Friday, 23 September 2016 — 12:00 noon — WAG 316

Bruce Hunt, UT

“Themes and Problems in the History of Science: Thoughts on Organizing a Graduate Seminar”

Over the years I’ve offered a graduate seminar several times that I call “Themes and Problems in the History of Science”; I’m offering it again this fall. It aims at introducing students from a wide range of backgrounds to some of the ongoing issues in the field, in part by tracing how the history of science has developed as a discipline over the past century. Over the course of the semester we will read articles and book chapters that will take us from the internalism/externalism debates of the 1930s–1960s through the ideas of Thomas Kuhn on the structure of scientific revolutions and on to the debates over social constructivism that roiled the 1980s and 1990s. We will also take up recent controversies over whether there really was a Scientific Revolution, issues concerning the spread of science and technology around globe, and recent work on how scientific knowledge circulates.

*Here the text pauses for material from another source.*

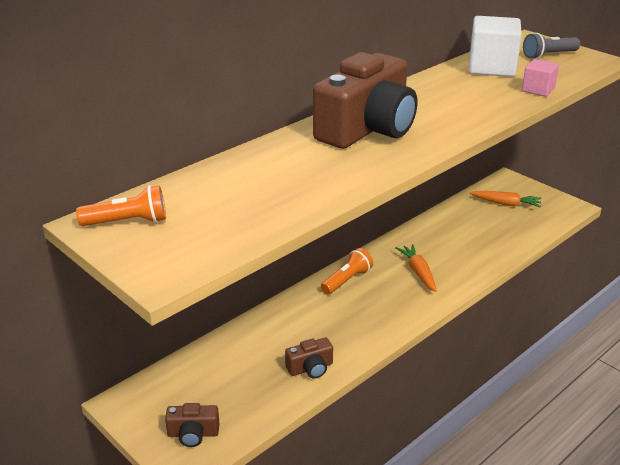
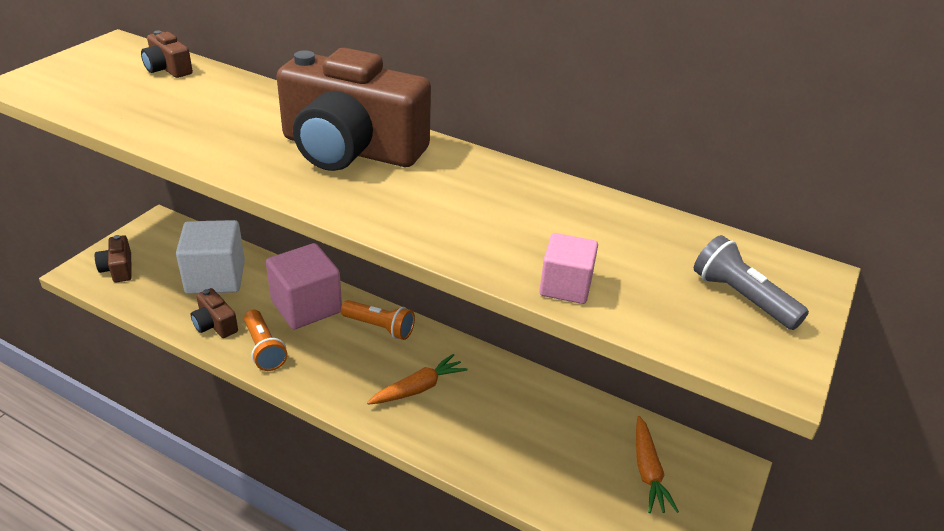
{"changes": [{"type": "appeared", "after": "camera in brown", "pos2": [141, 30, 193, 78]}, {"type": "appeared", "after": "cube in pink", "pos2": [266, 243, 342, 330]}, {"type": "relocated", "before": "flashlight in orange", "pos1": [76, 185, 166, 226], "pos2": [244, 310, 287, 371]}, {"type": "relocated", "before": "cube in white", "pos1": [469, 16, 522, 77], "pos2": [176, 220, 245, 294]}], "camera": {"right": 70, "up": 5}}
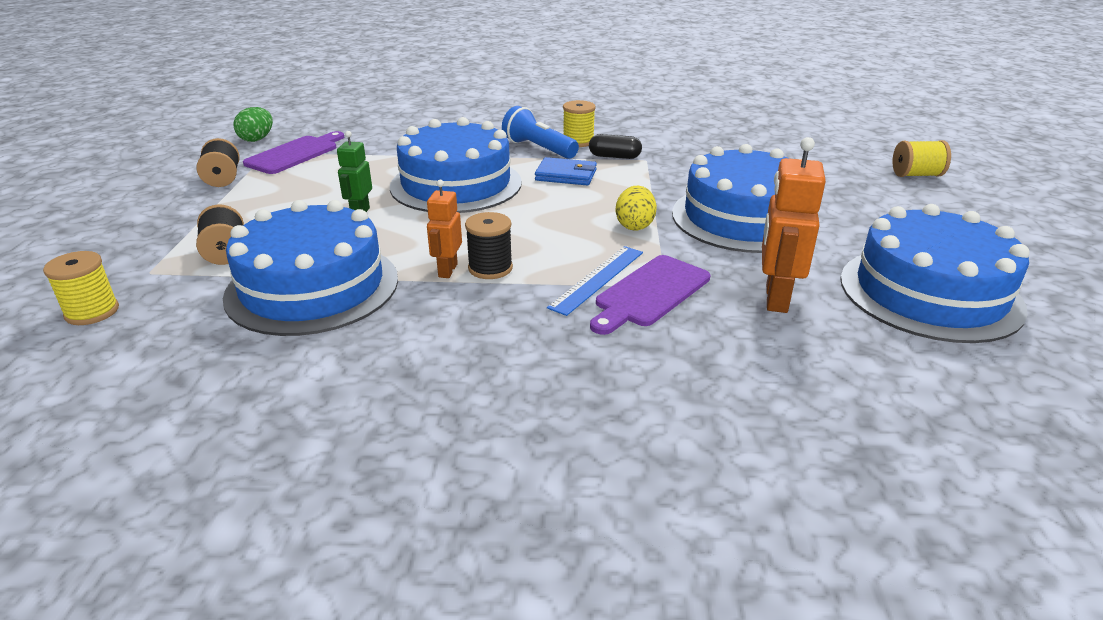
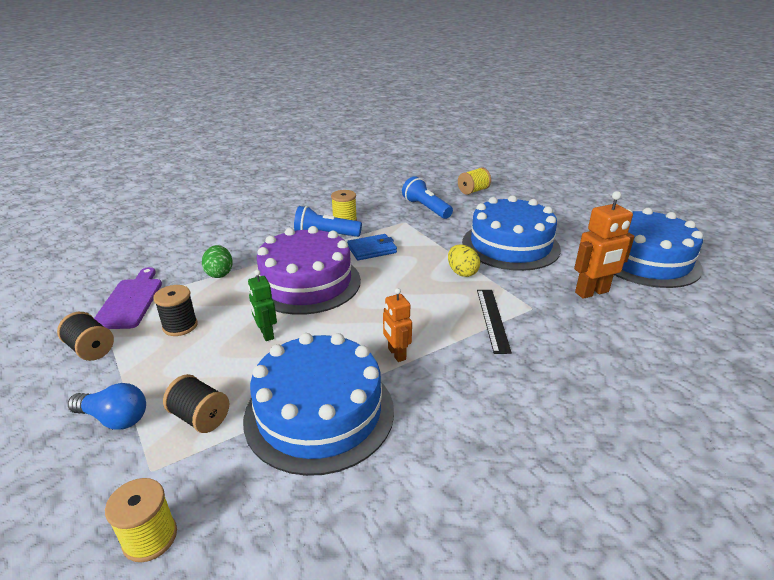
{"changes": [{"type": "missing", "before": "capsule in black", "pos1": [589, 134, 642, 159]}, {"type": "missing", "before": "cutting board in purple", "pos1": [590, 255, 710, 335]}, {"type": "appeared", "after": "light bulb in blue", "pos2": [68, 383, 146, 430]}, {"type": "appeared", "after": "flashlight in blue", "pos2": [402, 176, 453, 219]}, {"type": "relocated", "before": "egg in green", "pos1": [233, 107, 273, 142], "pos2": [202, 245, 233, 278]}, {"type": "relocated", "before": "spool in black", "pos1": [465, 212, 513, 279], "pos2": [153, 285, 198, 336]}, {"type": "relocated", "before": "spool in yellow", "pos1": [893, 140, 951, 177], "pos2": [458, 167, 491, 195]}, {"type": "colour", "before": "cake in blue", "after": "cake in purple", "pos1": [390, 117, 522, 213], "pos2": [255, 226, 361, 315]}, {"type": "colour", "before": "ruler in blue", "after": "ruler in black", "pos1": [547, 246, 643, 316], "pos2": [477, 290, 512, 354]}, {"type": "spun", "before": "robot in orange", "pos1": [762, 137, 826, 313], "pos2": [574, 191, 635, 299], "turn": -90}], "camera": {"right": -35, "up": 0}}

Today I will speak very informally about how I went about putting together the seminar and will ask how taking such a look back at the genesis and development of the field might help us in on our own continuing work in the history of science. I would particularly like to solicit discussion of other texts and topics we might take up later in the seminar — I have deliberately left a couple of weeks open.

————————–

Bruce Hunt has taught courses in the history of science and technology at UT for many years. His research focuses on the interaction between the telegraph industry and electrical physics in 19th century Britain.